There comes a point in the development of many artist’s careers where you can sense a shift in the way that they carry themselves. Usually it’s after years of performing and gaining acclaim — enough time for them to feel established in their art form and style. There’s less to prove, no need to affirm their talent or worth to the masses.

Mitski’s sold-out performance at the 9:30 Club on Friday seemed to be a clear example of that. Fresh off the release of her critically acclaimed album Be The Cowboy, Mitski — whose full name is Mitski Miyawaki — embarked on a sold-out nationwide tour to share her new music and the raw power of her talent with her audience.

The show opened with “Remember My Name,” one of the songs off her newest project. Mitski didn’t open the show with the typical pleasantries that performers usually go through in a new city. Seemingly setting the tone for the night, she dove straight into her act, crooning and moving around stage with an intensity that captivated the audience.

Her setlist quickly indulged older fans, as the room chanted the lyrics to “First Love/Late Spring” word for word, a popular song off her 2014 album, Bury Me at Makeout Creek. Despite the fact that she was playing music from a few years ago, there was a palpable difference in her demeanor.

Mitski’s older performances were usually more acoustic-based, with her primarily singing and playing guitar.

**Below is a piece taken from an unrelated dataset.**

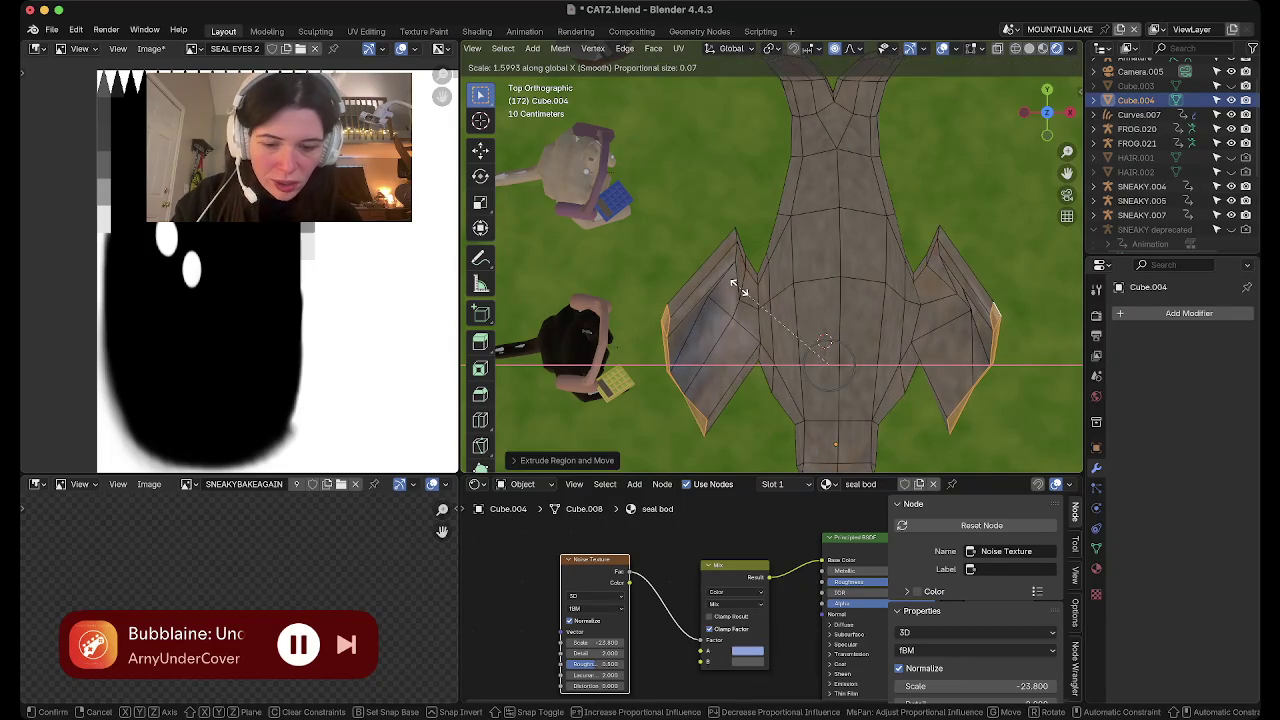
key("Return")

For this show, however, there was a full backing band, and she was mostly focused on her vocals as well as some passionate choreography — at many points, her arms and head would make rigid, robotic movements while she danced around. During her performance of “Francis Forever,” she began pacing the length of the stage, picking up speed until she was basically running at the end of the song.

She eventually did chat with the crowd a bit, in her soft spoken and carefully reserved demeanor. She thanked the audience, and shared a funny story about how someone approached her in the lobby of her hotel while was waiting for her Lyft to the venue, assuming she was emotionally distressed while she was just sitting absentmindedly.

“I guess I just exude loneliness,” she said with a chuckle, and the crowd cheered.

There probably aren’t many shows where that type of comment would garner a positive reaction, but Mitski knows her audience — and that includes many people who enjoy her music for it’s heart wrenching honesty, and poetic ability to describe heartbreak, sadness, and pain in a beautiful way.

For an artist who started off on bandcamp as a SUNY Purchase student — and yes, she did talk about the Danny DeVito shrine — the leaps and bounds that her career has made in the past few years have been something to watch. “Nobody,” a single from Be The Cowboy, has reached almost 6.4 million streams on Spotify. Punk legend Iggy Pop referred to her as “the most advanced American songwriter” he knows.

Perhaps this transitional period is so fascinating to witness because we are seeing the talent of a gifted writer become fully realized. She doesn’t need a superfluous set design, crazy costumes, or even much promotion for her tour to be well-known and loved. In this post-Be The Cowboy era, Mitski has proved to us all, that she alone is enough.